О чем же мы разговаривали? Обо всем на свете. Беседы наши нередко были бестолковы, то есть не имели определенной цели, определенного предмета обсуждения, но редко бывали бессодержательны. И это понятно: ум и память Шварца были необычайно активны, мозг его все подвергал живому исследованию и воспроизведению. Обычно считается, что в пожилом возрасте человек хорошо помнит (и любит вспоминать) прошлое: детство, юность, молодые годы. Шварц помнил все: и детство, и то, что он видел или о чем ему рассказали вчера, неделю, месяц назад. Причем это были самые разные области: быт, житейские мелочи, политика, литература. Например, он обстоятельно объяснял мне повадки жуков, о которых рассказывал ему зять, энтомолог. Такие подробности никогда не выглядели в его пересказе отдельным курьезом, а как бы естественно входили в общую картину мироздания, прибавляли к ней какие-то очень живые черточки.
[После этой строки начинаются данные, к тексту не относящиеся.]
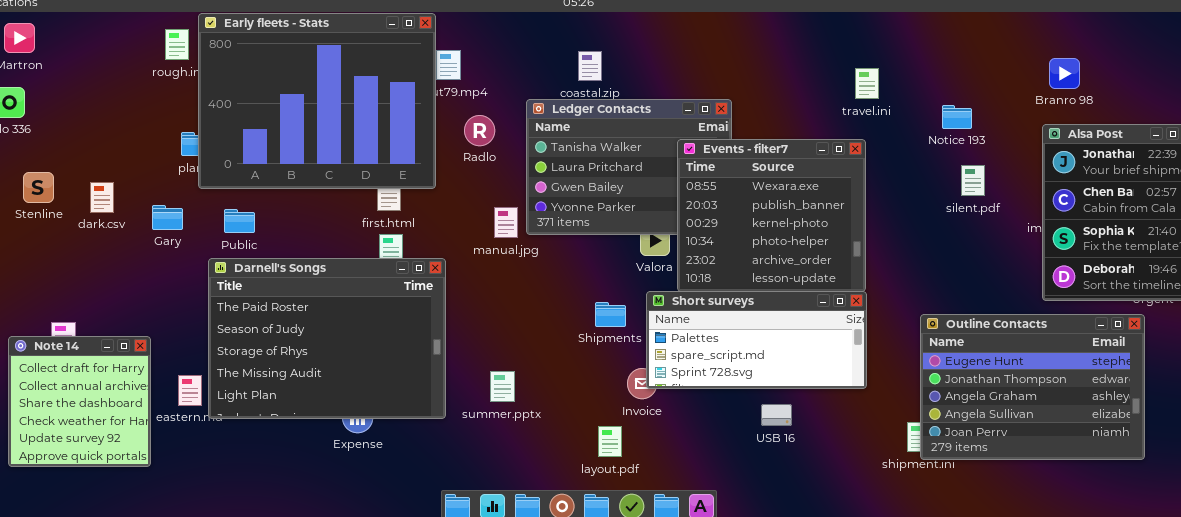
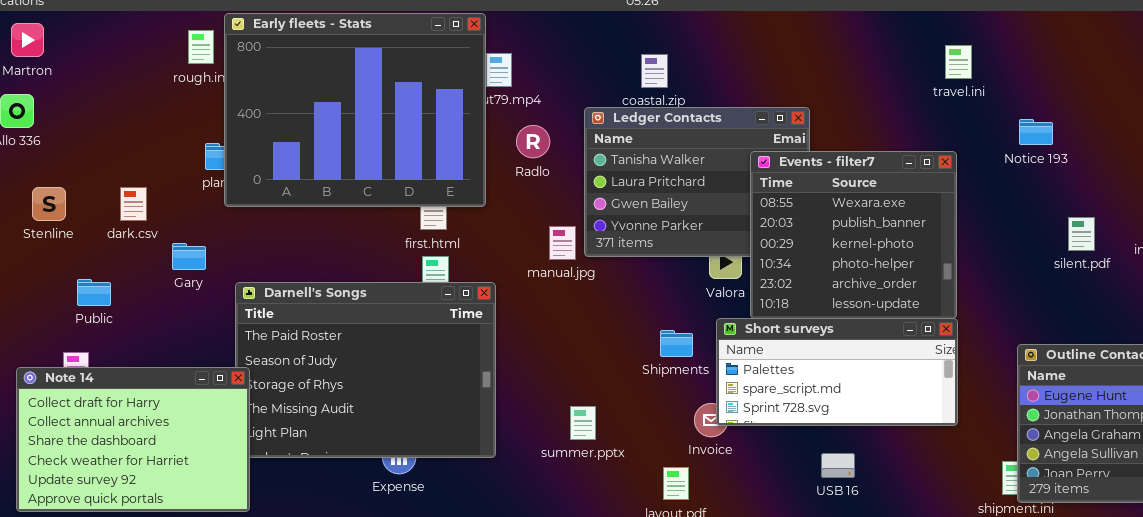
travel.ini: [855,68,879,99] -> [945,45,972,79], moved
Notice 193: [942,105,972,129] -> [1019,119,1053,145], moved
silent.pdf: [961,165,985,196] -> [1068,217,1095,251], moved
dark.csv: [90,182,114,213] -> [120,187,147,221], moved
Gary: [152,205,183,230] -> [172,243,206,270], moved
Public: [224,209,255,233] -> [77,279,111,306], moved
Note 14: [8,336,151,467] -> [16,367,250,512], resized
summer.pptx: [490,371,515,402] -> [570,406,596,440], moved
USB 16: [761,404,792,426] -> [821,453,855,478], moved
Нельзя сказать, чтобы Шварц специально интересовался естественными науками, читал биологические книги, но то, что узнавал хотя бы случайно, навсегда западало в его память, из этих сведений делались своеобразные выводы, и вообще это становилось интересным для всех, а не только для специалиста или для самого Шварца. Кстати, это не означало, что Шварц обладал научным складом ума — отнюдь нет. Он много раз с доброй завистью говорил мне о способности нашего друга Н. К. Чуковского предельно четко и ясно излагать и, если надо, разъяснять незнакомые нам научные законы и факты.
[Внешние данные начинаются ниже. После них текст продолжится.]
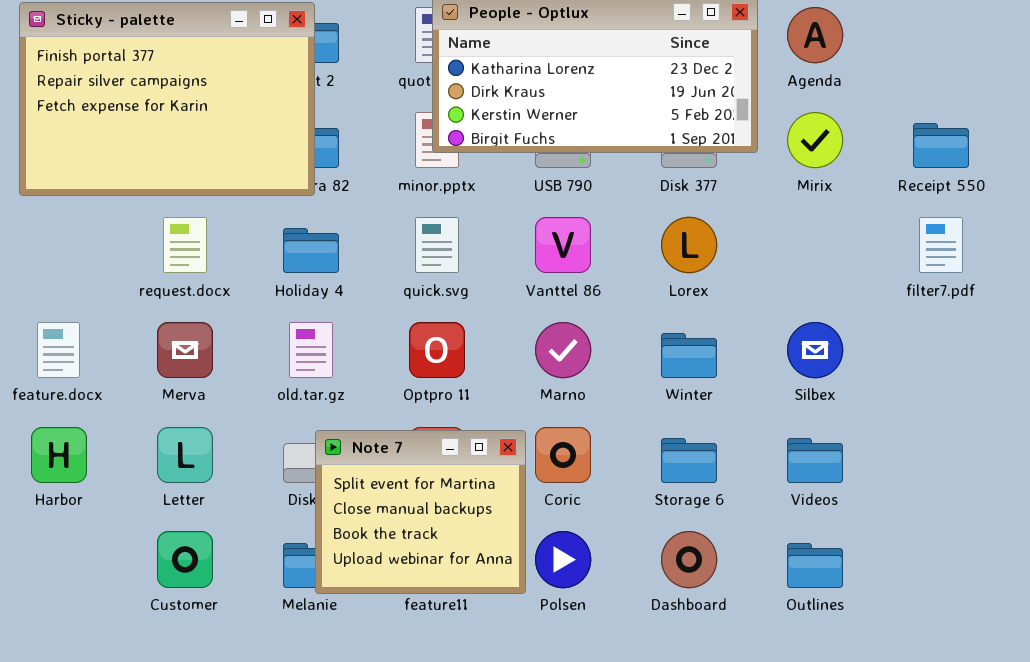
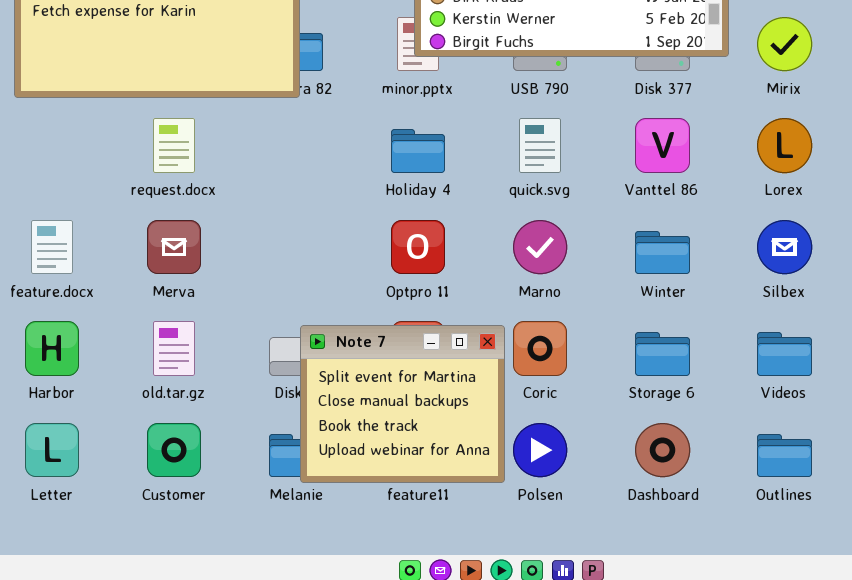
quick.svg: [415,217,459,273] -> [519,118,561,173], moved
Vanttel 86: [535,217,591,273] -> [635,118,690,173], moved
Lorex: [661,217,717,273] -> [757,118,812,173], moved
Holiday 4: [283,228,339,273] -> [391,129,445,173], moved
old.tar.gz: [289,322,333,378] -> [153,321,195,376], moved
Letter: [157,427,213,483] -> [25,423,79,477], moved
Ближе всего Шварцу были общественные науки — всемирная и русская история и история искусств и литература. Чтобы не быть голословным, приведу одну выдержку из его письма, сравнительно позднего (1955 год), когда он уже перенес первый инфаркт и был уложен в постель, хотя чувствовал себя хорошо и называл себя «невинноуложенным» или «невинноосужденным».
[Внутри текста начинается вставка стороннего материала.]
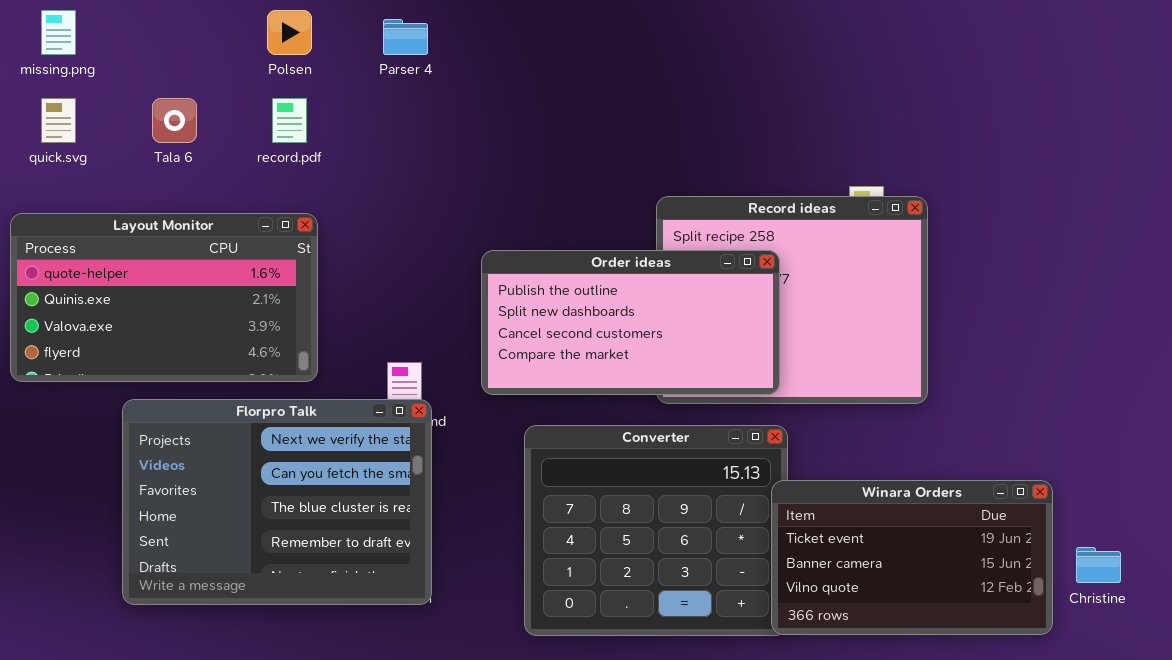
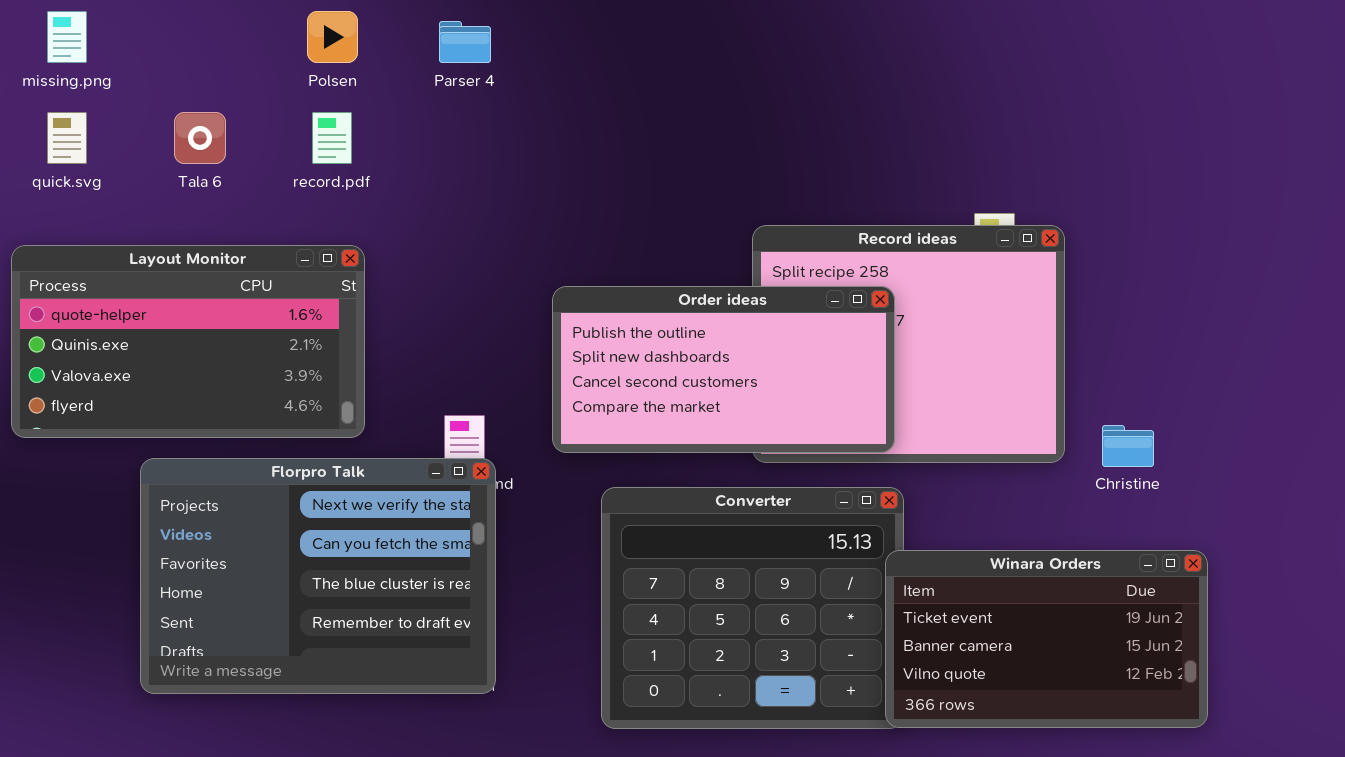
Christine: [1076,547,1121,583] -> [1102,425,1154,467], moved

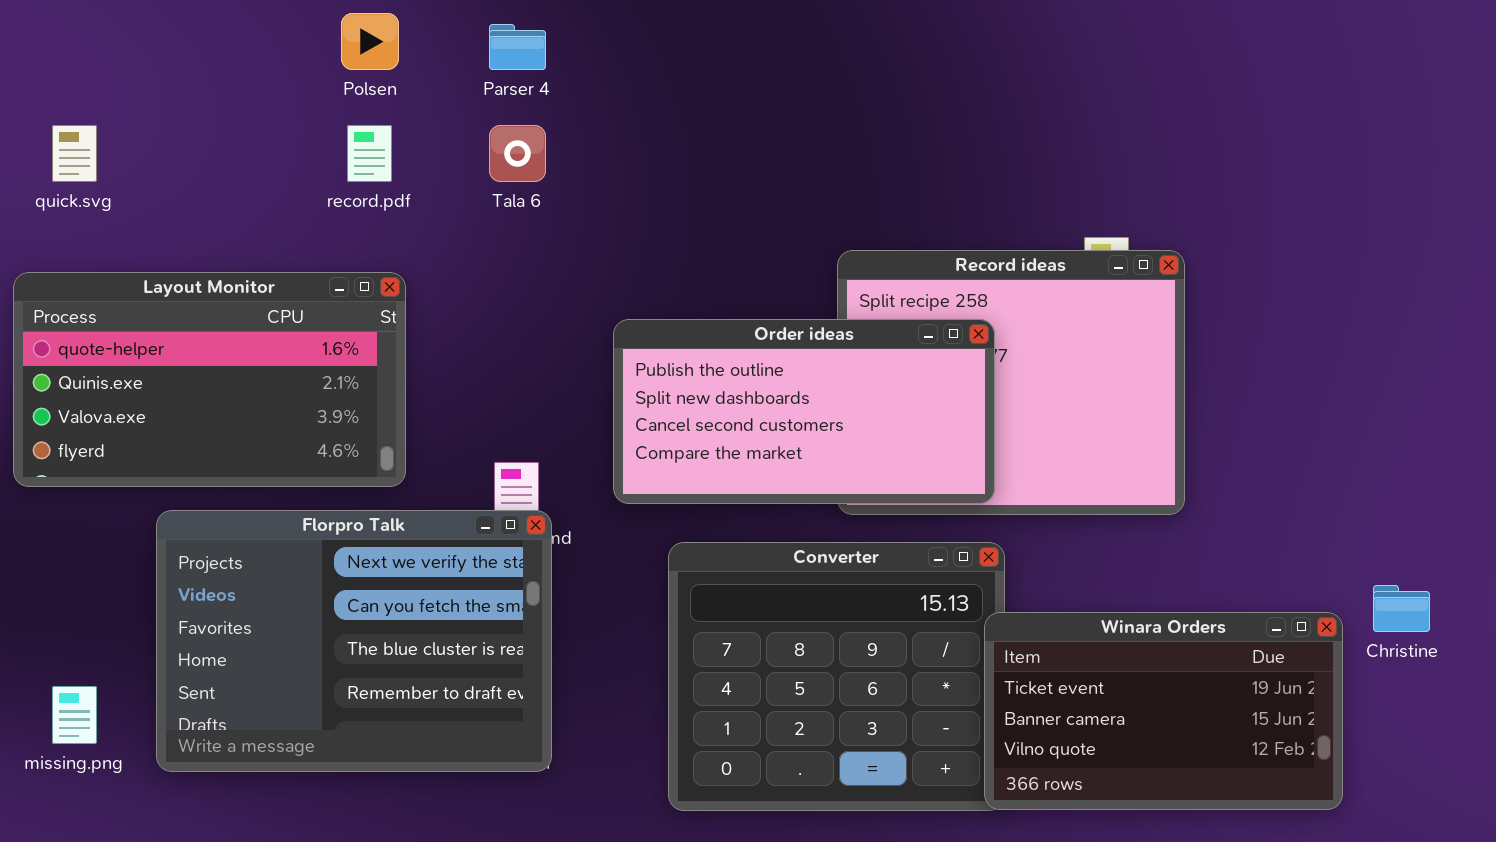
missing.png: [47,11,87,63] -> [52,686,97,744], moved
Tala 6: [174,112,226,164] -> [489,125,546,182], moved
Christine: [1102,425,1154,467] -> [1373,585,1430,632], moved

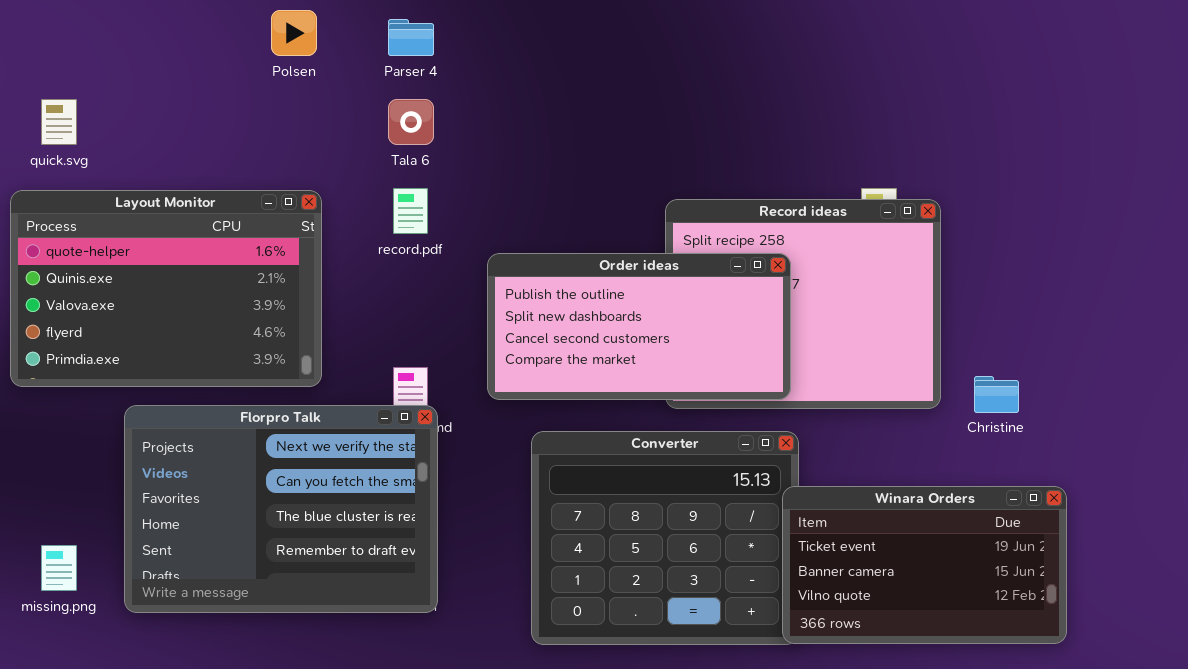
record.pdf: [347,125,392,182] -> [393,188,428,234], moved
Layout Monitor: [13,272,406,487] -> [10,190,322,387], resized
Christine: [1373,585,1430,632] -> [974,376,1019,413], moved

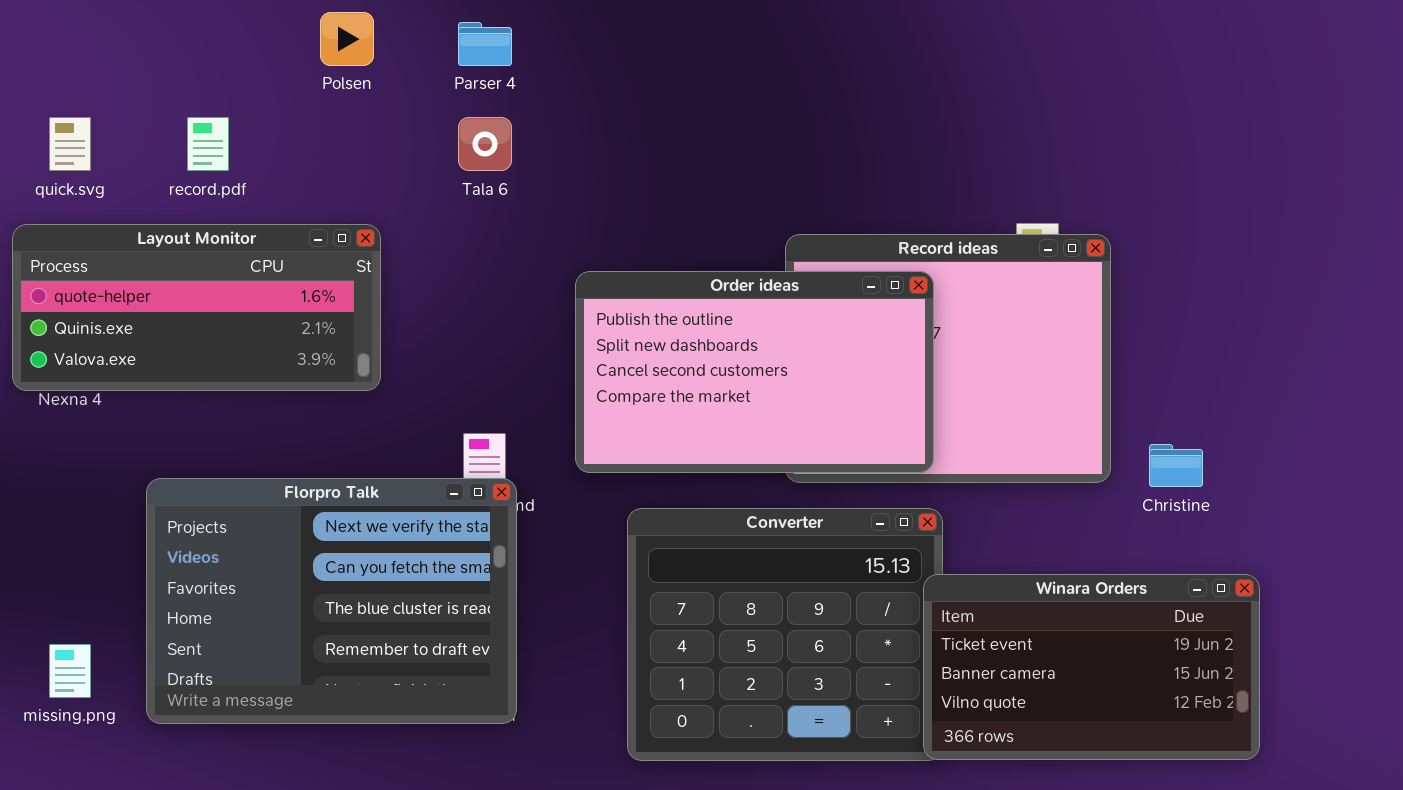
record.pdf: [393,188,428,234] -> [187,117,229,171], moved
Layout Monitor: [10,190,322,387] -> [12,224,381,391], resized
Order ideas: [487,253,791,400] -> [575,271,934,473], resized

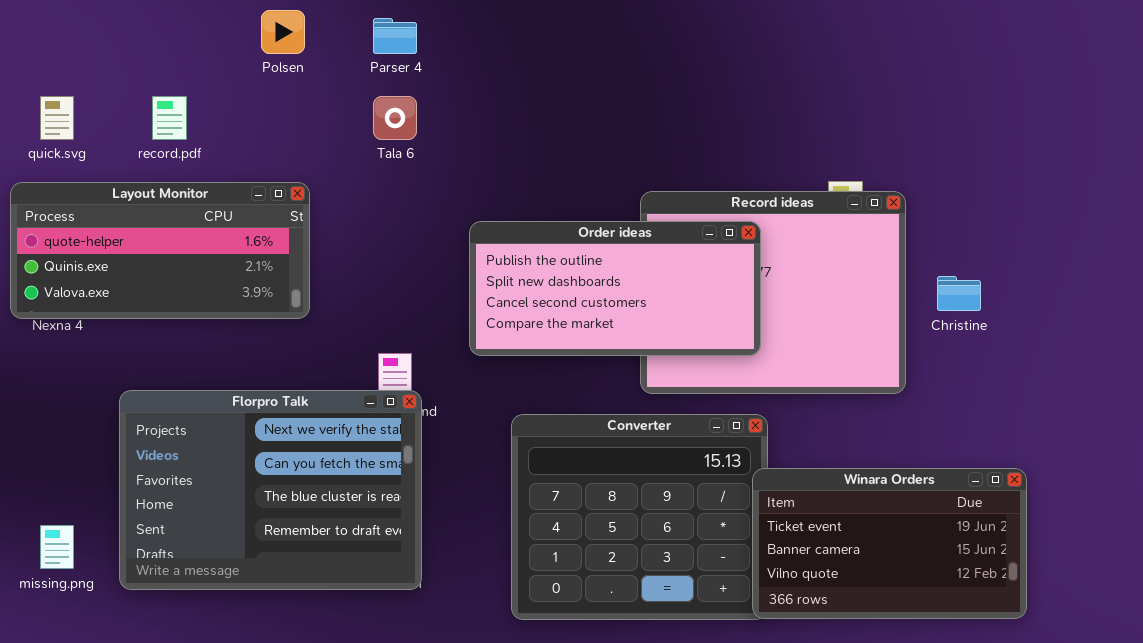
Order ideas: [575,271,934,473] -> [469,221,761,356], resized
Christine: [1149,444,1203,487] -> [937,276,981,311], moved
«Я пробую писать, но больше читаю. Взялся за „Илиаду“ в гнедичевском переводе — и ужаснулся, в библейском смысле этого слова. В Библии после каждого решения царя Соломона говорится: „и народ ужаснулся“… Я не представлял, что это такое! Ручаюсь вам, что Гомер был, что бы там ни открывали в 19 веке немцы. Впрочем, утверждать, что „Илиада“ гениальное произведение — тоже не открытие. После „Илиады“ прочитал я Аристофана. И тоже был близок к тому, чтобы ужаснуться. Надо бы взяться за ихние трагедии, но боюсь, что там отсутствует именно то, что меня столь прельстило в вышеперечисленных произведениях: быт. Хочу достать „Анабазис“ (Ксенофонта. — Л. Р.). В „Литературной газете“ вы прочли, вероятно, подвал о том, что вышла в научных записках Московского университета новая книжка о греческих мифах. Эту книжку обещал принести Глинка.
Кроме того, удалось мне прочесть Уоллеса „Сын палача“, Уильяма Дж. Локка „Скоморох“ и „Великий Пандольфо“ и книжку рассказов Фонвизина. Не классика, а бульварного. Вышел двухтомник „Толстой в воспоминаниях современников“… Составлен сборник не ахти. Воспоминания подобраны и обструганы произвольно. Вы, например, можете подумать, что Толстой очень любил Островского. Хотя, как Вы знаете, высказывался он так и этак. И это еще не самое главное… Но тем не менее — интересно. Сколько тут ни стругай — человека подобных масштабов не обстругаешь. И все же „Гоголь в воспоминаниях современников“ и „Чехов в воспоминаниях“ — куда лучше. Простите, что пишу о книгах, но у нас, невинноуложенных, других новостей мало… Сейчас принесли анализ крови. Ура! РОЭ всего семнадцать! Походить бы! Невский проспект кажется мне сейчас просто раем!»